桃栗三年柿八年



枝から落ちるか、落ちないか、その瀬戸際でせめぎ合っている柿を見ていた。それはまだ、熟れていなかった。
「何を見てるいるんだい」
先を行く太宰の声がして、彼女は目線を前に戻す。いつもと同じ、つまらなさそう顔が此方を見ていた。空はもう暗い。
街灯がぽつぽつと灯りはじめて、どこかから味噌汁の匂いが漂っていた。早いうちに家に着かないと、夕飯の支度が間に合わなくなるだろう。
「柿を見てた」
「柿?」
怪訝そうに眉をひそめて、数秒躊躇った後、太宰は来た道を引き返した。彼女が動かないからである。
「…ああ、落ちそうだね」
折れそうなほどの枝にぶら下がった柿を太宰は指でつついたが、枝は枝でも案外丈夫らしい。暫く揺れただけで遂に落ちることはなかった。
「柿って言えばなんか諺があったよねえ」
「桃栗三年柿八年、ってやつかい?」
「そんなかんじ」
聞いているのか聞いていないのか、彼女は頭を穏やかに揺らしながら曖昧に応えた。さては眠いのだろう。
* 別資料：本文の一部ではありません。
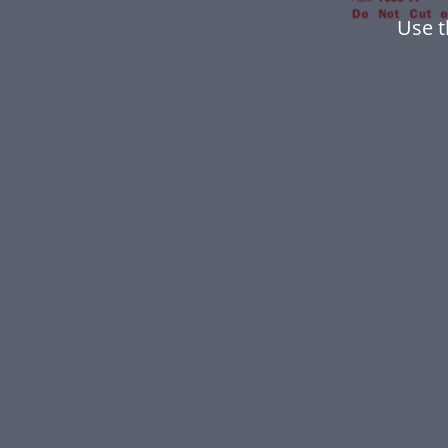
Use t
おいおいおい勘弁してくれ、君が寝たら今夜の夕飯は誰が作るんだ、面倒臭い予感を感じて太宰は腕を引いた。
「梅は酸いとて十三年」
ぽそり、彼女が目を瞑りながら呟いた。いよいよ眠いことを隠そうともしない様だ。
「…柚子は九年でなりかかる」
「柚子は九年の花盛り」
「柚子の大馬鹿十八年……君、ちゃんと諺の先まで知ってるじゃない」
う〜ん、とまたも曖昧な反応をしながら彼女は頭を揺らす。一体全体、太宰治はこの女の真意が掴めなかった。それとも、真意など最初から無く、ただ眠かっただけなのだろうか。この女のことだけは、何年経っても理解出来ない気がした。
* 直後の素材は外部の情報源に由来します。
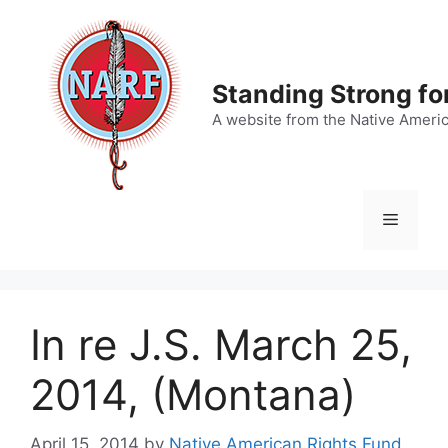
Skip
to
content
Standing Strong fo
A website from the Native Ameri
Menu
In re J.S. March 25,
2014, (Montana)
April 15, 2014
by
Native American Rights Fund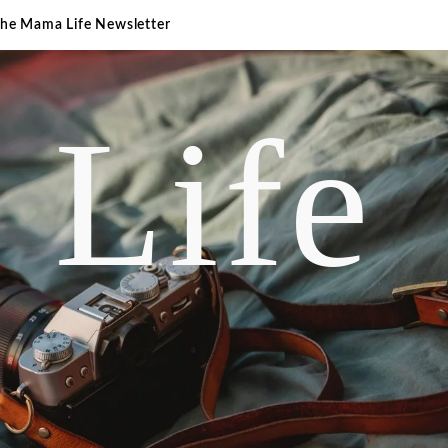
The Mama Life Newsletter
 Life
「桃栗三年柿八年、君の隣には五億年いても理解出来なさそうだよ、私は」
君はどう思う。
太宰の目線を感じたのか、彼女は薄らと瞳を開けた。だがその視線は太宰を捉えてはいなかった。遥か遠く、雲に隠れた星を見ている。あの光は何億光年先から来るのだろう。
「……たかが五億年で理解されてたまるかと、私は思うよ」
月が雲に隠れて路地は一層暗さを増したようだ。人の目に映る宇宙は、全体の四パーセントらしい。今見ている空は、全体の何割を占めるのか。
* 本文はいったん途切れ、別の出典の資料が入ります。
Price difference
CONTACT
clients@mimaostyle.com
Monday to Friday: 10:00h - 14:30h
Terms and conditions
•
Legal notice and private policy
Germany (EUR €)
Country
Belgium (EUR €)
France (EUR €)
見えぬと知っていて、それを知りたくなるのは人の性。何をしても理解出来ないものを、どうしようもなく追いかけていきたくなるのも人の性。
百年後、「嫌い」も「好き」も、そんな言葉は無くなっているのだろうか。五億年経てば、相手を好きだの嫌いだの、思うことすら無くなるのだろうか。

そうであるなら、随分とつまらなくなるねえ。太宰はそうボヤいて今にも寝落ちそうな彼女の頬を叩いた。